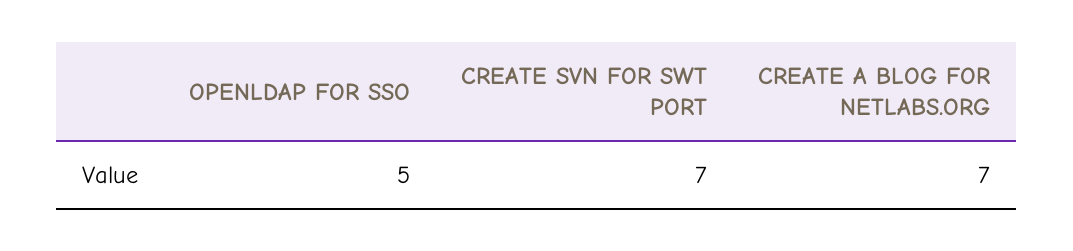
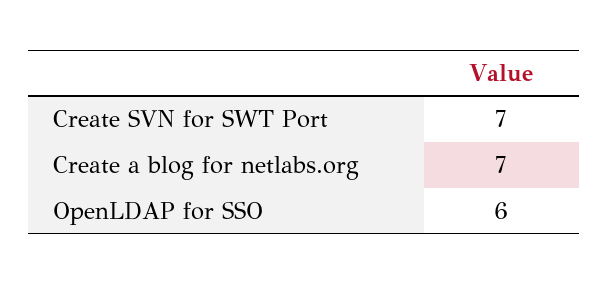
  {
-   "OPENLDAP FOR SSO": 5,
+   "OPENLDAP FOR SSO": 6,
    "CREATE SVN FOR SWT PORT": 7,
    "CREATE A BLOG FOR NETLABS.ORG": 7
  }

###

| EXERCISE |
Search the entries for the word "CREATE". Copy every line where it occurs.

| EXERCISE RESULT |
    "CREATE SVN FOR SWT PORT": 7,
    "CREATE A BLOG FOR NETLABS.ORG": 7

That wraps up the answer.